From this activity, SteelSeries has gained 42Million impressions from just 13K mentions on 382 YouTube gamer channels. SteelSeries has some pretty heavy overlap with ASUS, being mentioned in the same content 7,775 times on 211 of the same YouTube channels. From SteelSeries top 100 YouTube channels, we get nearly 2000 mentions of ASUS, showing how both brands appeal strongly to the same audience. Both brands are leveraging this attention in different ways, however, and ASUS is missing out by not sponsoring in this space. SteelSeries is scooping 100% of the impressions available on these overlapped channels right now.
Here’s a look at how SteelSeries may be scaling up their activity over time:
We are seeing that they’ve tested the most on channels where they only sponsored 1-3 times.

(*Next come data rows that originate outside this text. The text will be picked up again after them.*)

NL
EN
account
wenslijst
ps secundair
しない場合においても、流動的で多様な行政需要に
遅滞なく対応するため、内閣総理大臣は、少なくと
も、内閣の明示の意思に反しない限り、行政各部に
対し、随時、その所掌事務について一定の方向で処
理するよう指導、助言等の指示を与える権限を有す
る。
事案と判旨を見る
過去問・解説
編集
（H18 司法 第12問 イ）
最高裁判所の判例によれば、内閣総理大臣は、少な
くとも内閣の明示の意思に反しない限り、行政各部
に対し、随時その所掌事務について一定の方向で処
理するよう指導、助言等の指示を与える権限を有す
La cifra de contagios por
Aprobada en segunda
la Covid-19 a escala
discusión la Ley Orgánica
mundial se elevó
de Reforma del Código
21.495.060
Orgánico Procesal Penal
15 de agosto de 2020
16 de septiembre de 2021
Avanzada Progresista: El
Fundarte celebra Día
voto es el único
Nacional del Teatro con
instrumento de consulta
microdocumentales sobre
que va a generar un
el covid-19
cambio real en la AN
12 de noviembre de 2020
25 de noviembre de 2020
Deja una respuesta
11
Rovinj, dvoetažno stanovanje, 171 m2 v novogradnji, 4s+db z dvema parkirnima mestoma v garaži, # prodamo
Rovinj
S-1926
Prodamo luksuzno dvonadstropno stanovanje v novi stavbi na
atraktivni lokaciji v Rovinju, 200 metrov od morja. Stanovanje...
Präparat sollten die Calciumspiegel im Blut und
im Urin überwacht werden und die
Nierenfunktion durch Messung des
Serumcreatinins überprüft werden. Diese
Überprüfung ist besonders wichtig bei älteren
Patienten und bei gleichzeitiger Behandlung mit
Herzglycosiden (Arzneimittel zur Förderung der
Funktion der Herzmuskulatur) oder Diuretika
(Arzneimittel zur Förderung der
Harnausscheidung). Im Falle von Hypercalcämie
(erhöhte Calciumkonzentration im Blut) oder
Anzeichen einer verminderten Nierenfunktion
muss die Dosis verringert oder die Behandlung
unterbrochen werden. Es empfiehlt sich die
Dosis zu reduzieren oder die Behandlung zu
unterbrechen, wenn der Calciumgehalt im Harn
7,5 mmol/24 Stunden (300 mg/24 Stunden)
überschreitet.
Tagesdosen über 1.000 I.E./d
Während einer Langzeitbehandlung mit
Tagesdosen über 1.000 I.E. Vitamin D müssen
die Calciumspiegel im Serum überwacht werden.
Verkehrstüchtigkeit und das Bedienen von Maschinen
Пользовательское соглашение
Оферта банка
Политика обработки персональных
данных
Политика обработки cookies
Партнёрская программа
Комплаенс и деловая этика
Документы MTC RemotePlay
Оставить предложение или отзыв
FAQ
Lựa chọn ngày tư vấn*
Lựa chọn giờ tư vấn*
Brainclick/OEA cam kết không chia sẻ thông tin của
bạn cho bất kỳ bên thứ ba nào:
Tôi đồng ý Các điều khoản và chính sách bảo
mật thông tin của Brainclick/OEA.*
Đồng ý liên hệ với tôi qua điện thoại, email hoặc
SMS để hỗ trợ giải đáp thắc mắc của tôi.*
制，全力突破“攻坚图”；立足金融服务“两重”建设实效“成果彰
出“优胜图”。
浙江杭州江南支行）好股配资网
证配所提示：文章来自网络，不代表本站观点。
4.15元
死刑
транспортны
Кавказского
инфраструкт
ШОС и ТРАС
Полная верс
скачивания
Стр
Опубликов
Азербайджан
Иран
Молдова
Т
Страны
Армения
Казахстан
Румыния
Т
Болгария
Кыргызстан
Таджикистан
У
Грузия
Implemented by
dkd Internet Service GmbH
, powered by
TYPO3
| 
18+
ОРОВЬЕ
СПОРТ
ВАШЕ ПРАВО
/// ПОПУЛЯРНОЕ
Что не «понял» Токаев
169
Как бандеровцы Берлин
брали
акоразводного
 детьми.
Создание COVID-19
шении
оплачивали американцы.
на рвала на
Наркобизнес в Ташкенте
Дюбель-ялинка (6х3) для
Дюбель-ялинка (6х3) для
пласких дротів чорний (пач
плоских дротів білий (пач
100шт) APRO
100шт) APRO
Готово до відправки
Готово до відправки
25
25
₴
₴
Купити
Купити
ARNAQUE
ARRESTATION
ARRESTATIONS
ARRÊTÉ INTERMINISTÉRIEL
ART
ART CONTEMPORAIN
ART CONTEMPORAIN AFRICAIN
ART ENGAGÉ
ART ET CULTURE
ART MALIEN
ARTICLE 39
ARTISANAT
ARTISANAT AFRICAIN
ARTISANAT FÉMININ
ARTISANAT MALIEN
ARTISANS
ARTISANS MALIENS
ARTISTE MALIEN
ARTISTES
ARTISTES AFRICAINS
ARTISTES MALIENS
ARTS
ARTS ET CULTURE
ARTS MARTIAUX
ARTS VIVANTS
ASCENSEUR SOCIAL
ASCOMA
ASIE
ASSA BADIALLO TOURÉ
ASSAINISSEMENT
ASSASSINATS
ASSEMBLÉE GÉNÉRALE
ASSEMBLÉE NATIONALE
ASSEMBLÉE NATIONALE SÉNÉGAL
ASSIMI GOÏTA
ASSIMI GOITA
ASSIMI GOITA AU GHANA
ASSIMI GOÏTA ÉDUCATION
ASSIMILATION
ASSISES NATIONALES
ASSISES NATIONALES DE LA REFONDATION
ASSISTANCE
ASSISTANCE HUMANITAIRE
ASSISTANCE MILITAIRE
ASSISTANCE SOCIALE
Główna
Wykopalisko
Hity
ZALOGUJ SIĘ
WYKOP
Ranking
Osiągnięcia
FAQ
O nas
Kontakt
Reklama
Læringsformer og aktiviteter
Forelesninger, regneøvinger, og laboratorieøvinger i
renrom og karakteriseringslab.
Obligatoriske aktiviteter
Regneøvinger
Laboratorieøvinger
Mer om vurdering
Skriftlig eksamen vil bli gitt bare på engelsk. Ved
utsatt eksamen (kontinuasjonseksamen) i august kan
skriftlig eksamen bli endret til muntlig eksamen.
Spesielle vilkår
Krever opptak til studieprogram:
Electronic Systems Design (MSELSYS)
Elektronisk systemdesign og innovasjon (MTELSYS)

However, they have 7 channels showing at least 10+ mentions, showing that they’ve hit on some good relationships. They continue to test more heavily towards the beginning of their fiscal year from what we are tracking.
So what does this tell us ?
Generally, ASUS products have succeeded in the tech and gaming communities and as a result have driven organic traffic through the roof.
Organic mentions are the ultimate goal of any brand - you’re expanding audience reach and brand awareness without spending a single dollar of your media budget.
However, as we can clearly see with ASUS, organic media doesn’t always translate to a positive ROI. Oftentimes spending some of that media budget on sponsoring content in spaces where your brand is ALREADY being mentioned organically will increase conversion rates and click-thru and drive overall revenue growth from those channels. You’re maximizing the amount of attention your brand already has and ensuring that every available impression is being driven to your site, where your chances of making a sale goes up dramatically and you get to control the consumer environment.
We’ve estimated that ASUS has 219M available impressions they could capture if they invested in sponsoring their top YouTube channels, those that are mentioning ASUS 800+ times over the course of at least 2 years, and still being mentioned within the past 5 years. That’s a crazy opportunity to collect on sales without having to necessarily establish new relationships with content producers or grow brand awareness.